Another situation is when supplementary information becomes available. Lets say that more stands should be added to already imported stands (belonging to the same area, e.g. due to an ongoing forest inventory). By linking, such completing of the stand register is no problem. Neither is there a problem if some stands have updated stand data (e.g., updated management classification). Linking and importing stands with identical identification (usually by the fields "MapId", "StandId", and "SubStandId") will replace these stands and leave all other stands of the area unaffected.
When linking new data to existing you need to specify a link, a valid "Attribute Key", found in the combo box. Use fields from the stand register and/or user defined constants.
Simulating single tree-data
A stand register usually includes, in each stand, average values and totals for several variables. However, models applied in the simulations of growth, treatments, etc. need initial forest state descriptions at the single tree-level. If not obtained in a forest inventory, e.g. according to Ivent, such data can be simulated. Other inventory methods, and other simulation techniques (e.g. sample plot imputation), are available. Remote sensing like airborne laser sensors may soon return (a sample of) single-tree data for large areas without great costs, but of great interest.

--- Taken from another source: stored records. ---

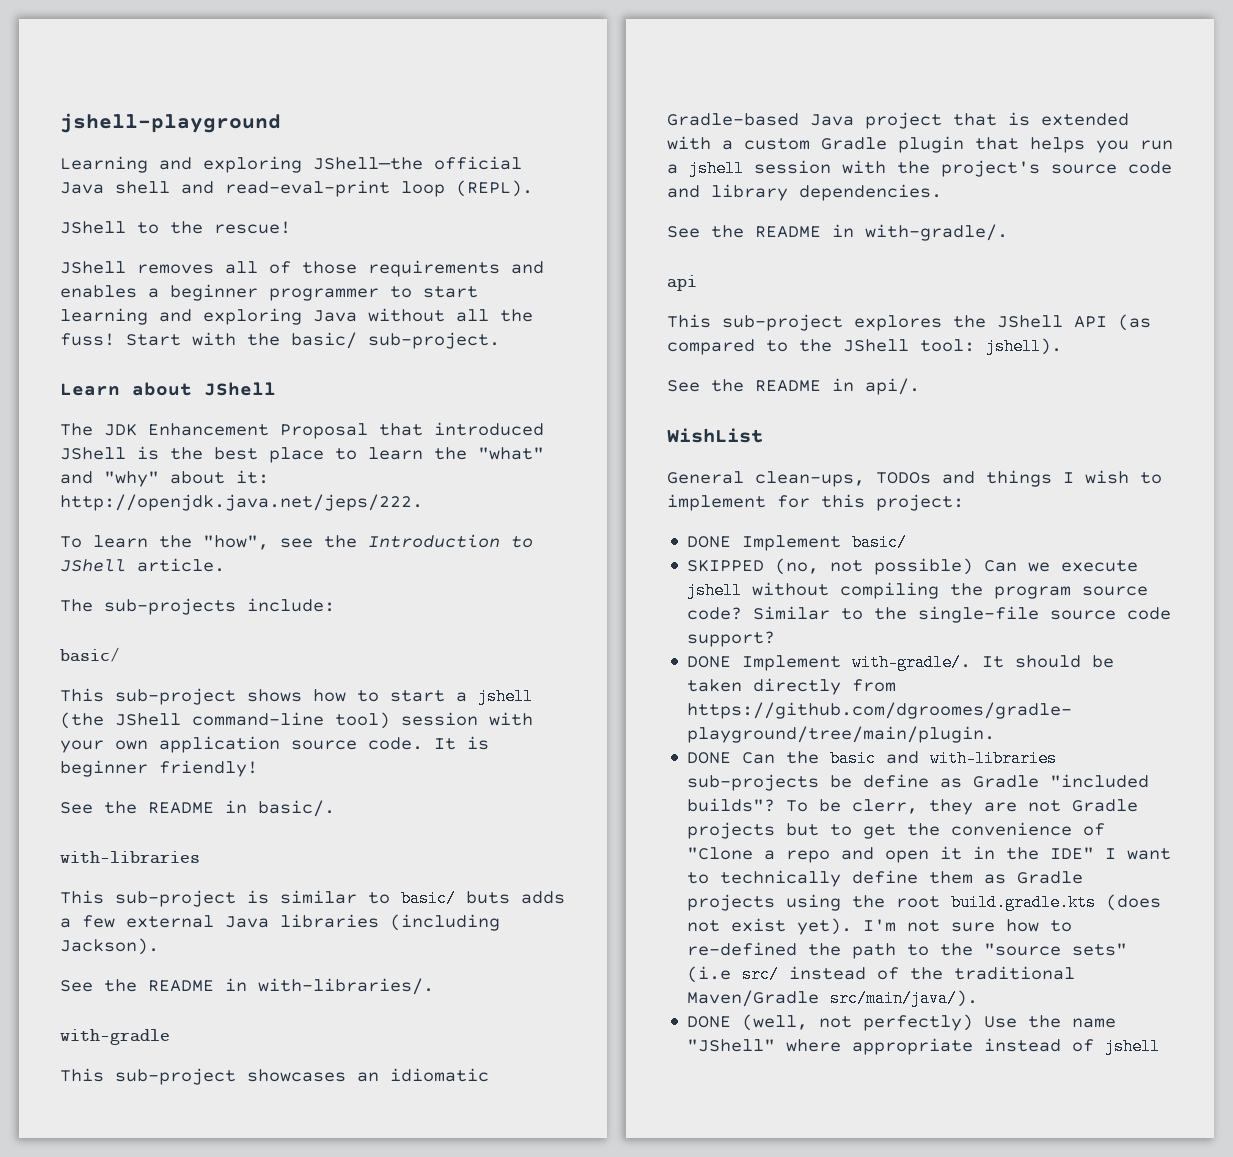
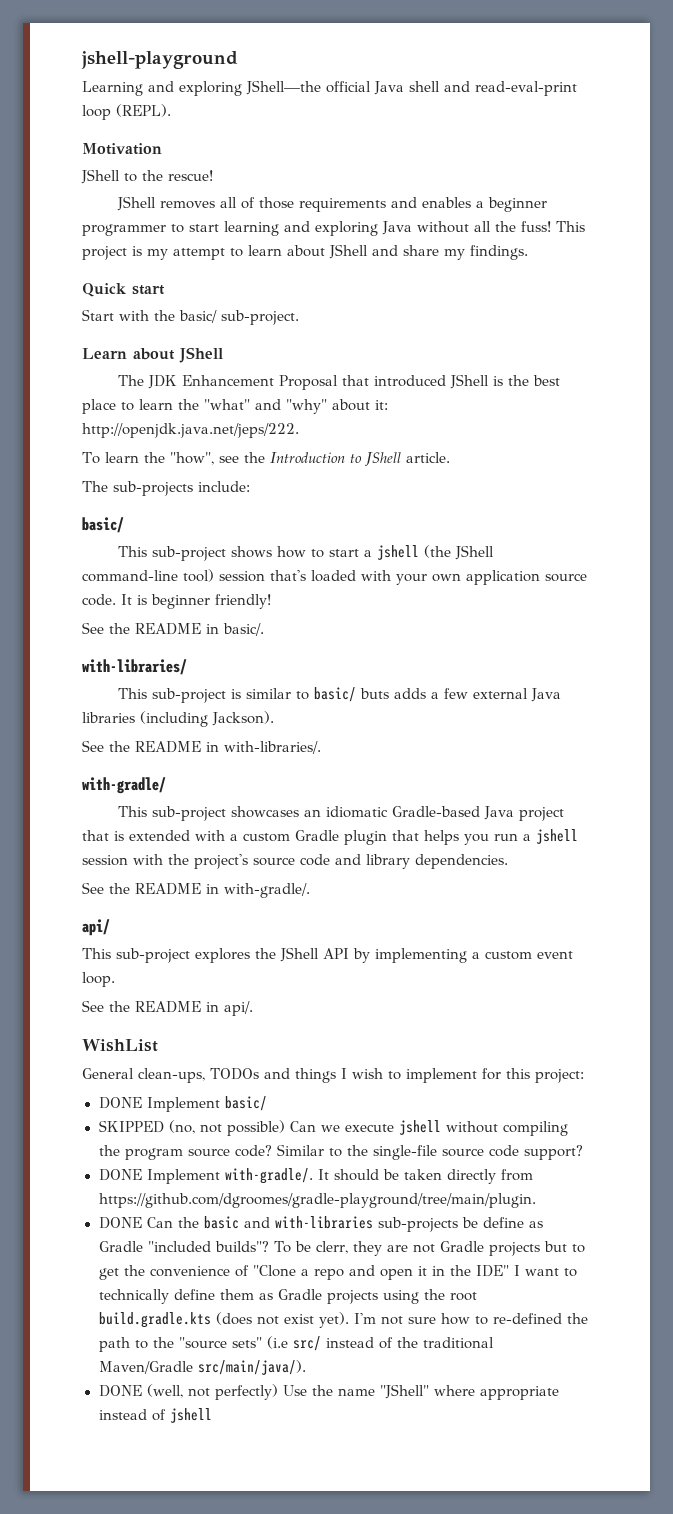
(533, 188) none -> [82,143,162,155] // Motivation
(115, 339) none -> [556,221,585,232] [82,244,528,260] [82,283,165,297] This project is my attempt to learn about JShell and share my findings. // Quick start //
(478, 719) none -> [270,570,356,582] that's loaded
[60,851,200,864] with-libraries -> [82,659,187,675] with-libraries/
[60,1029,170,1045] with-gradle -> [82,777,166,794] with-gradle/
[667,275,697,291] api -> [82,919,110,936] api/
[1118,314,1151,331] [667,338,1062,355] (as compared to the JShell tool: jshell). -> [353,948,573,963] [82,972,115,987] by implementing a custom event loop.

Single tree-data is randomly simulated using a set of parameter values given by the imported stand register. Moreover, the user define the size (in m2) and the number of plots (i.e. reference or prediction units) per stand to be simulated. Why simulate a sample of trees and not all trees of the stand? Acually, all trees are simulated, but only in the 2D-/3D-vizualisations in StandWise. In any other situation, a sample of single tree-data is the expected format describing the forests (saving both space and computational time). By using the tree species-wise mean diameter, mean height, total basal area (in m2/ha), and total number of stems per hectare, it is quite straightforward to distribute a total volume over a certain number of trees, of certain sizes. A Weibull probability density distribution is applied ([1]), actually distributing the trees' diameters (at breast height). The Weibull distribution share properties with many other distributions, like the exponential and the normal (the Gaussian). However, by using the scale parameter (approx. correponding to the tree species' DG) and the shape parameter, usually with a value of 1.5 - 5, a skewed distribution with a right-side tail is obtained. This corresponds fairly well to real forest stands and reflects the occurrence of some, but not many trees larger than the average tree of the stand. On the other side (the left-side), it is prohibited that a stand include trees with negative diameters. Which would have been unrealistic.
The shape parameter is of importance, including both the actual shape of the distribution and its scale. A scale parameter is known for "stretching/shrinking the width of the distribution". A stand register, unfortunately, seldom includes any information about the distribution of tree sizes. Any notes like "homogeneous" or "heterogeneous" should be taken into consideration. For the moment, this is done using the mandatory field "EvenAgedCode" in the stand register import. With a heterogeneous stand the user should here select "UnevenAged" to obtain a relatively wide diameter distribution, and vice versa. As you notice, this is not fully consistent - a stand with trees of same age might very well include both large and small trees (both dominating and supressed trees).